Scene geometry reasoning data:
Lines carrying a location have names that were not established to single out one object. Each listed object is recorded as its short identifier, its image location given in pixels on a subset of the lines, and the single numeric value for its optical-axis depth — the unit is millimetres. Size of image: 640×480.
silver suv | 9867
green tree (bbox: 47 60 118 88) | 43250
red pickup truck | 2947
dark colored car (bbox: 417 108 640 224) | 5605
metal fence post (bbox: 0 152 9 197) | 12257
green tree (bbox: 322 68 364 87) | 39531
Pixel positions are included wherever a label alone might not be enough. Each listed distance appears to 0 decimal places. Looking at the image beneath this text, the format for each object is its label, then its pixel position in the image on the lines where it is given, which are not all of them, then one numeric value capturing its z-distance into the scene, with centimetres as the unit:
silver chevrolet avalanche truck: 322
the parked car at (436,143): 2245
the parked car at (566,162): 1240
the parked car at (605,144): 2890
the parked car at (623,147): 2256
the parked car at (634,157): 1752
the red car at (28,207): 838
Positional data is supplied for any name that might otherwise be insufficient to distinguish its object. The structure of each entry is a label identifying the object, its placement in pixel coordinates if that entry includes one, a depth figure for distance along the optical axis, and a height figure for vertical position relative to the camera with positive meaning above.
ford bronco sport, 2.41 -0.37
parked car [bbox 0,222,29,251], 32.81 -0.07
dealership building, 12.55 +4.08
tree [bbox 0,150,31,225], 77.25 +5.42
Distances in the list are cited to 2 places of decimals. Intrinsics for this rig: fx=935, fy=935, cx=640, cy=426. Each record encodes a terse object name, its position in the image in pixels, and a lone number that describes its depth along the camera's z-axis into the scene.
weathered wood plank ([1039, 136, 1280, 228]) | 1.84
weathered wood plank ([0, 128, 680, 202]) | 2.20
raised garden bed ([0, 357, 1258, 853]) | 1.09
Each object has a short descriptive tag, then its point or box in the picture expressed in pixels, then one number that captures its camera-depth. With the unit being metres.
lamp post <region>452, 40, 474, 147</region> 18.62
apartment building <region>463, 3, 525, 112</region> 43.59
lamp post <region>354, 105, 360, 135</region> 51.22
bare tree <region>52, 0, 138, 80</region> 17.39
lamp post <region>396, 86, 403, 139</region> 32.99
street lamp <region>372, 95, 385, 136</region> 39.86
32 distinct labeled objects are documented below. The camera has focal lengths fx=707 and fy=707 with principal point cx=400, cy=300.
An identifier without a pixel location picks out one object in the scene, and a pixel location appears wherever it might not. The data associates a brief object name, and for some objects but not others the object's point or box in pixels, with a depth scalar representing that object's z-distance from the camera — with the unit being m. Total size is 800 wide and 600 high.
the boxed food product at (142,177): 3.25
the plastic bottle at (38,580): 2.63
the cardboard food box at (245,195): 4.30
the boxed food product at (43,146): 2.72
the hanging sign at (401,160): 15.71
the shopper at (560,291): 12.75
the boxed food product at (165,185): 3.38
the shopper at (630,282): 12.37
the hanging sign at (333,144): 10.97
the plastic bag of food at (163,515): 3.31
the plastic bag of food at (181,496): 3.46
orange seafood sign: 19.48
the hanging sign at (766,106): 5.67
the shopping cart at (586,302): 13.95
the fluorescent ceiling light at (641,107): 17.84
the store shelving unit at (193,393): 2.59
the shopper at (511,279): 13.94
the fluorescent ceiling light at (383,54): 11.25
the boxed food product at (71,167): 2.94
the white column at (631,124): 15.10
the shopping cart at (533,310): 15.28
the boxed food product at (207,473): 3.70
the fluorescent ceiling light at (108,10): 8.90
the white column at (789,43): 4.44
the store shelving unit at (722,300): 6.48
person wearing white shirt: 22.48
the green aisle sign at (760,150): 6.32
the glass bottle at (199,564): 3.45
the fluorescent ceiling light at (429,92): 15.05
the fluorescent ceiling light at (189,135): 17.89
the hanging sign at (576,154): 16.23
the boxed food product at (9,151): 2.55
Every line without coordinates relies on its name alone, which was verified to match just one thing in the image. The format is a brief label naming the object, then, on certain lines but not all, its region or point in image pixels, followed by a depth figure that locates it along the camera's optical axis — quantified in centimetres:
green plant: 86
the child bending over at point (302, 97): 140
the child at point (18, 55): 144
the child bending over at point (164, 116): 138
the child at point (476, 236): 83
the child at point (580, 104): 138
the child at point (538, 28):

→ **To do**: Each line of the data must come back exactly as written.

→ **Response to the task**:
Lines carrying a location have names that were not established to single out one object. Each listed object is recorded as its short identifier, its image location given in pixels on a subset of the lines, and the single numeric value for its optical-axis depth — the unit is millimetres. Size of image: 640×480.
silver suv | 9867
green tree (bbox: 47 60 118 88) | 43250
red pickup truck | 2947
dark colored car (bbox: 417 108 640 224) | 5605
metal fence post (bbox: 0 152 9 197) | 12257
green tree (bbox: 322 68 364 87) | 39531
Pixel positions are included wherever a label alone might not be enough. Each listed distance appears to 0 decimal places. Looking at the image beneath this text, the format for each object is its label, then its pixel position in the image on the lines where it is given, which are not all of them, then one numeric value capturing its z-distance into the scene, with centimetres as the unit:
silver chevrolet avalanche truck: 322
the parked car at (436,143): 2245
the parked car at (566,162): 1240
the parked car at (605,144): 2890
the parked car at (623,147): 2256
the parked car at (634,157): 1752
the red car at (28,207): 838
Positional data is supplied for any name that might otherwise be insufficient to distinguish its object. The structure of each entry is a label identifying the object, its placement in pixel coordinates if that entry includes one, a depth figure for distance along the optical axis, and a height figure for vertical position relative to the camera with positive meaning above.
ford bronco sport, 2.41 -0.37
parked car [bbox 0,222,29,251], 32.81 -0.07
dealership building, 12.55 +4.08
tree [bbox 0,150,31,225], 77.25 +5.42
Distances in the list are cited to 2 places of decimals. Intrinsics for this rig: fx=935, fy=935, cx=640, cy=426. Each record encodes a terse object name, its position in the image in pixels, and a lone number that describes its depth along the camera's z-axis into the scene.
weathered wood plank ([1039, 136, 1280, 228]) | 1.84
weathered wood plank ([0, 128, 680, 202]) | 2.20
raised garden bed ([0, 357, 1258, 853]) | 1.09
Each object has a short descriptive tag, then its point or box in the picture expressed in pixels, then one number that captures its camera-depth. With the unit being metres.
lamp post <region>452, 40, 474, 147</region> 18.62
apartment building <region>463, 3, 525, 112</region> 43.59
lamp post <region>354, 105, 360, 135</region> 51.22
bare tree <region>52, 0, 138, 80</region> 17.39
lamp post <region>396, 86, 403, 139</region> 32.99
street lamp <region>372, 95, 385, 136</region> 39.86
32 distinct labeled objects are documented below. The camera has focal lengths fx=707 and fy=707 with principal point cx=400, cy=300.
An identifier without a pixel location picks out one object in the scene, and a pixel location appears wherever it might not. The data associates a brief object name, and for some objects but not others the object's point or box in pixels, with a depth scalar representing that object's z-distance from the camera — with the unit being m. Total size is 800 wide and 600 high.
the boxed food product at (142,177): 3.25
the plastic bottle at (38,580): 2.63
the cardboard food box at (245,195): 4.30
the boxed food product at (43,146): 2.72
the hanging sign at (401,160): 15.71
the shopper at (560,291): 12.75
the boxed food product at (165,185): 3.38
the shopper at (630,282): 12.37
the hanging sign at (333,144): 10.97
the plastic bag of food at (163,515): 3.31
the plastic bag of food at (181,496): 3.46
orange seafood sign: 19.48
the hanging sign at (766,106): 5.67
the shopping cart at (586,302): 13.95
the fluorescent ceiling light at (641,107): 17.84
the store shelving unit at (193,393): 2.59
the shopper at (511,279): 13.94
the fluorescent ceiling light at (383,54): 11.25
the boxed food product at (71,167): 2.94
the white column at (631,124): 15.10
the shopping cart at (533,310): 15.28
the boxed food product at (207,473): 3.70
the fluorescent ceiling light at (108,10): 8.90
the white column at (789,43): 4.44
the store shelving unit at (722,300): 6.48
person wearing white shirt: 22.48
the green aisle sign at (760,150): 6.32
the glass bottle at (199,564): 3.45
the fluorescent ceiling light at (429,92): 15.05
the fluorescent ceiling light at (189,135): 17.89
the hanging sign at (576,154): 16.23
the boxed food product at (9,151): 2.55
Every line without coordinates relies on its name alone, which was verified to match just one thing in the image. The format is a brief label naming the object, then, on certain lines but not all, its region or point in image pixels, followed by a depth figure that locates it along the camera's optical axis — quantified in centimetres:
green plant: 86
the child bending over at point (302, 97): 140
the child at point (18, 55): 144
the child bending over at point (164, 116): 138
the child at point (476, 236): 83
the child at point (580, 104): 138
the child at point (538, 28):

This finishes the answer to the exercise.